A partir da análise dos dados, observa-se que o fator geográfico, apontado por Fishman, torna-se secundário para o processo de manutenção/perda de uma língua minoritária. Assim, o sentimento de afiliação e de pertencimento de seus falantes, além de suas expectativas de aquisição futura de recursos simbólicos e materiais, pode ser determinante para a sobrevivência de uma língua.
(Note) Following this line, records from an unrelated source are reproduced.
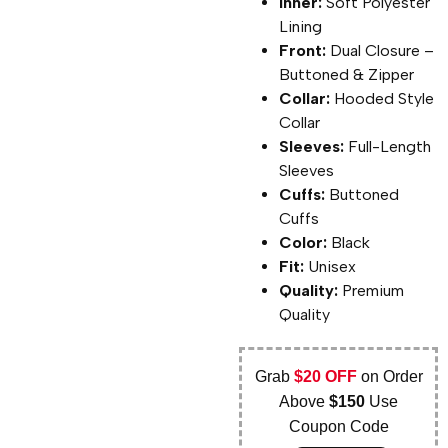
Inner:
Soft Polyester
Lining
Front:
Dual Closure –
Buttoned & Zipper
Collar:
Hooded Style
Collar
Sleeves:
Full-Length
Sleeves
Cuffs:
Buttoned
Cuffs
Color:
Black
Fit:
Unisex
Quality:
Premium
Quality
Grab
$20 OFF
on Order
Above
$150
Use
Coupon Code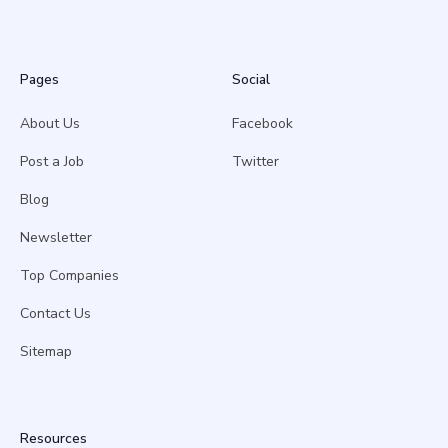
Pages
Social
About Us
Facebook
Post a Job
Twitter
Blog
Newsletter
Top Companies
Contact Us
Sitemap
Resources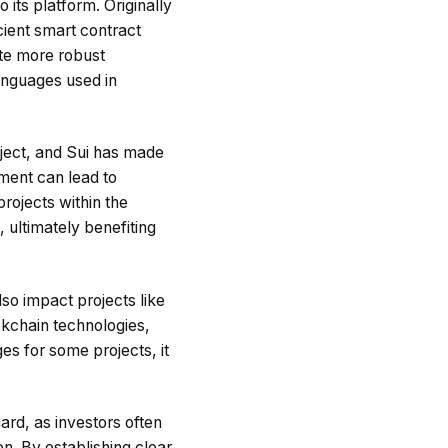
its platform. Originally
cient smart contract
te more robust
languages used in
ject, and Sui has made
ement can lead to
rojects within the
, ultimately benefiting
so impact projects like
ckchain technologies,
es for some projects, it
ard, as investors often
on. By establishing clear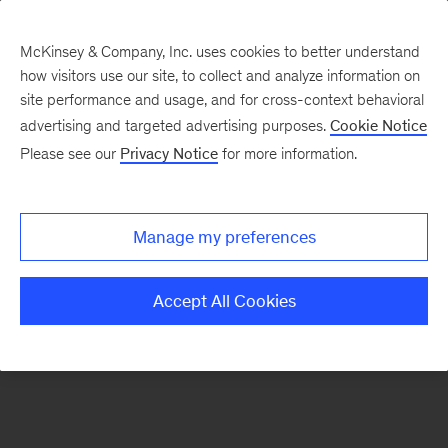
McKinsey & Company, Inc. uses cookies to better understand
how visitors use our site, to collect and analyze information on
There was a problem loading this section.
site performance and usage, and for cross-context behavioral
advertising and targeted advertising purposes.
Cookie Notice
Please see our
Privacy Notice
for more information.
Sign
up
for
Manage my preferences
emails
on
Accept All Cookies
new
Strategy
articles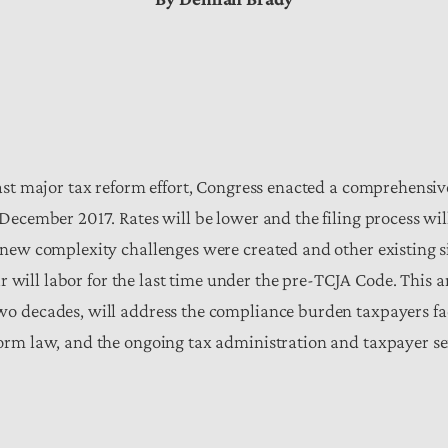
last major tax reform effort, Congress enacted a comprehensi
December 2017. Rates will be lower and the filing process will
 new complexity challenges were created and other existing si
ear will labor for the last time under the pre-TCJA Code. This
o decades, will address the compliance burden taxpayers fac
orm law, and the ongoing tax administration and taxpayer ser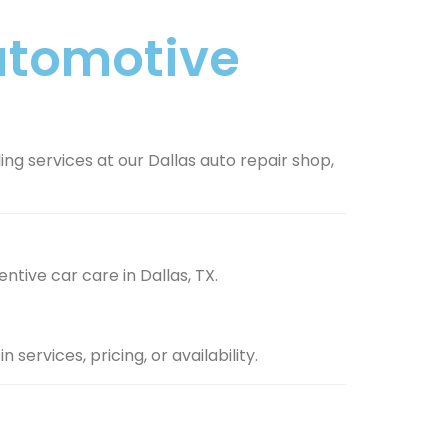
Automotive
ing services at our Dallas auto repair shop,
ntive car care in Dallas, TX.
services, pricing, or availability.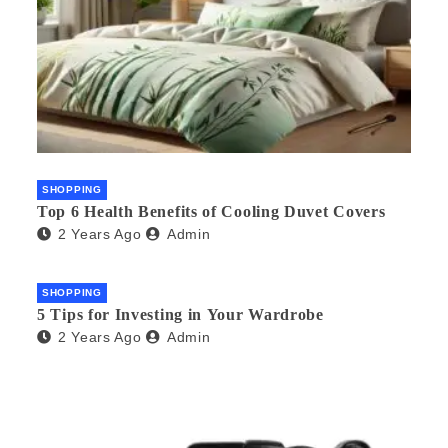
SHOPPING
Top 6 Health Benefits of Cooling Duvet Covers
2 Years Ago
Admin
SHOPPING
5 Tips for Investing in Your Wardrobe
2 Years Ago
Admin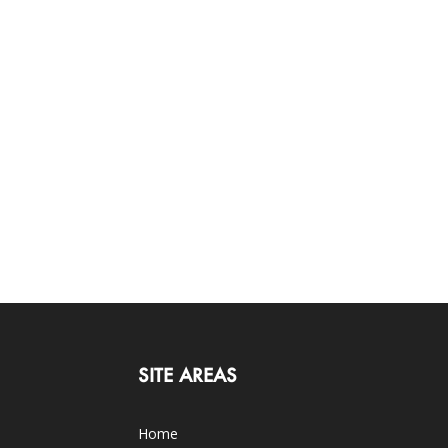
SITE AREAS
Home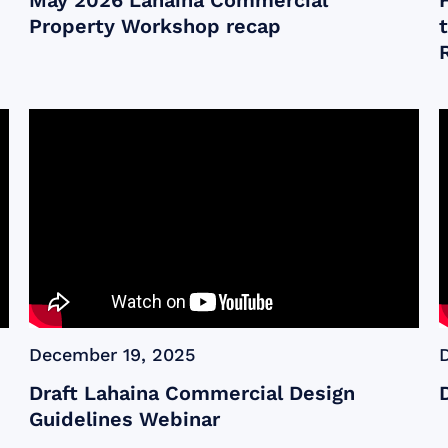
May 2026 Lahaina Commercial
Property Workshop recap
December 19, 2025
Draft Lahaina Commercial Design
Guidelines Webinar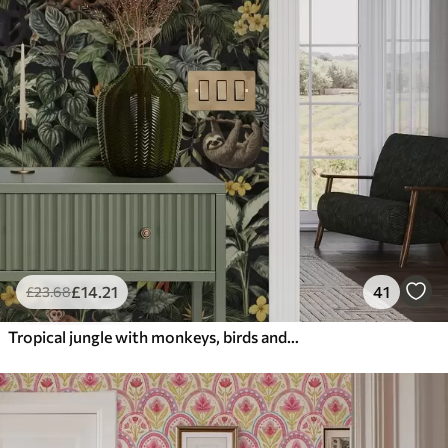
£
14
.21
41
£
23
.68
Tropical jungle with monkeys, birds and dense foliage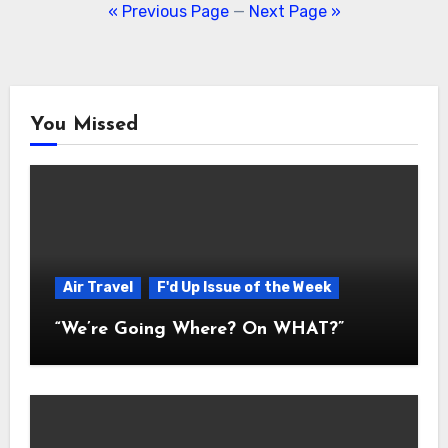
navigation
« Previous Page
—
Next Page »
You Missed
Air Travel
F'd Up Issue of the Week
“We’re Going Where? On WHAT?”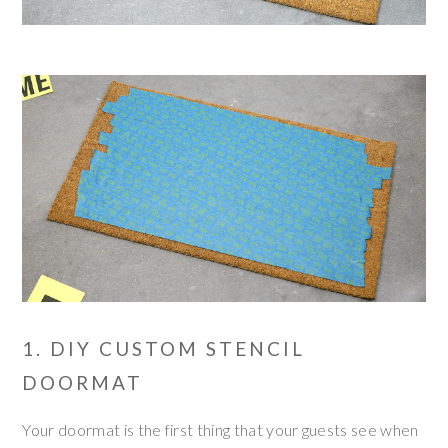
1. DIY CUSTOM STENCIL
DOORMAT
Your doormat is the first thing that your guests see when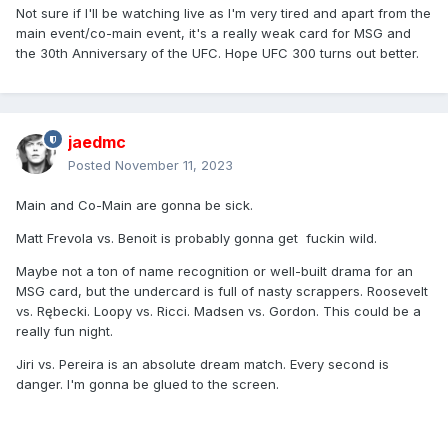
Not sure if I'll be watching live as I'm very tired and apart from the
main event/co-main event, it's a really weak card for MSG and
the 30th Anniversary of the UFC. Hope UFC 300 turns out better.
jaedmc
Posted
November 11, 2023
Main and Co-Main are gonna be sick.
Matt Frevola vs. Benoit is probably gonna get fuckin wild.
Maybe not a ton of name recognition or well-built drama for an
MSG card, but the undercard is full of nasty scrappers. Roosevelt
vs. Rębecki. Loopy vs. Ricci. Madsen vs. Gordon. This could be a
really fun night.
Jiri vs. Pereira is an absolute dream match. Every second is
danger. I'm gonna be glued to the screen.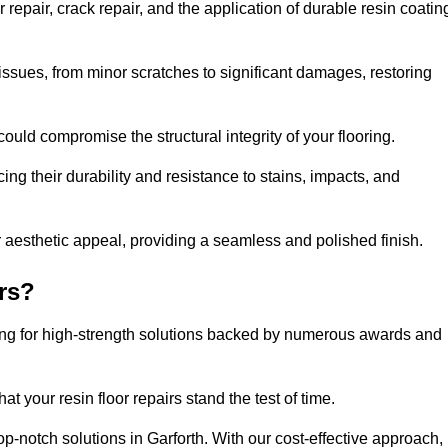
repair, crack repair, and the application of durable resin coatin
issues, from minor scratches to significant damages, restoring
could compromise the structural integrity of your flooring.
ng their durability and resistance to stains, impacts, and
r aesthetic appeal, providing a seamless and polished finish.
rs?
ting for high-strength solutions backed by numerous awards and
t your resin floor repairs stand the test of time.
top-notch solutions in Garforth. With our cost-effective approach,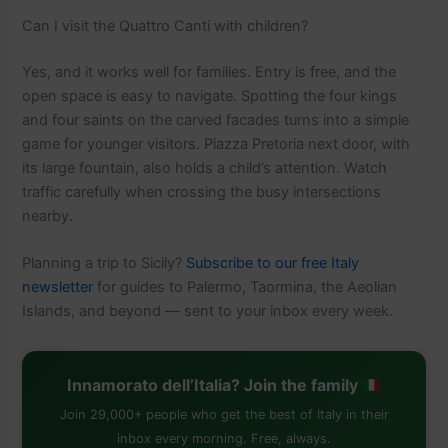
Can I visit the Quattro Canti with children?
Yes, and it works well for families. Entry is free, and the
open space is easy to navigate. Spotting the four kings
and four saints on the carved facades turns into a simple
game for younger visitors. Piazza Pretoria next door, with
its large fountain, also holds a child’s attention. Watch
traffic carefully when crossing the busy intersections
nearby.
Planning a trip to Sicily?
Subscribe to our free Italy
newsletter
for guides to Palermo, Taormina, the Aeolian
Islands, and beyond — sent to your inbox every week.
Innamorato dell’Italia? Join the family
Join 29,000+ people who get the best of Italy in their
inbox every morning. Free, always.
A participante Ana mostrou que, mesmo estando fora da comunidade bilíngüe onde foi criada, pôde formar novos grupos de falantes, interagindo através do dialeto. Pode-se perceber com o depoimento dos participantes, especialmente do Jonas, que a aprendizagem e o uso do alemão padrão pode servir não como meio de exclusão, mas como apoio para a manutenção da língua minoritária. Além disso, todos os participantes entrevistados mostraram manter o dialeto como meio de identificação e participação com o seu grupo familiar, estando este distante ou não. Portanto, sugere-se que a língua materna minoritária conseguiu se manter mesmo em um ambiente exógeno devido às “micro-decisões” de seus falantes de não perder este modo único de se ver e se relacionar com o mundo.
Para que uma língua minoritária sobreviva, além das “micro-decisões” torna-se necessário também o apoio da sociedade e da família. A chave para a manutenção da língua materna minoritária parece residir na preservação de laços culturais e afetivos entre os membros de uma comunidade de falantes como extensão do pequeno, mas essencial, núcleo familiar.
Além disso, parece imprescindível que as línguas minoritárias obtenham lugar nas escolas, para que, com o aumento de seu prestígio, seus falantes possam ver uma consideração por parte das instituições sobre quem são e ter a sua auto-estima incrementada. A sala de aula de línguas deve saber dialogar com o conhecimento lingüístico e de mundo trazido pelos alunos, para a formação de cidadãos críticos e efetivos participantes de diferentes comunidades discursivas. A aceitação e incentivo da língua materna minoritária em sala de aula pode ser um passo para que os falantes vislumbrem um futuro melhor para si e procurem transmitir o dialeto a seus filhos. Assim, comunidade, educadores e políticos têm o desafio de fomentar uma identidade nacional que respeite os direitos lingüísticos e sociais de todos os cidadãos e maximize seus recursos culturais e lingüísticos
[1]No presente artigo, o uso do termo dialeto serve apenas para diferenciar o Hunsrückisch da variedade alemão padrão sem qualquer intenção pejorativa que isto poderia remeter.
[2] Entende-se por “micro-decisões” as atitudes etnolingüísticas dos falantes enquanto indivíduos para com a sua língua materna.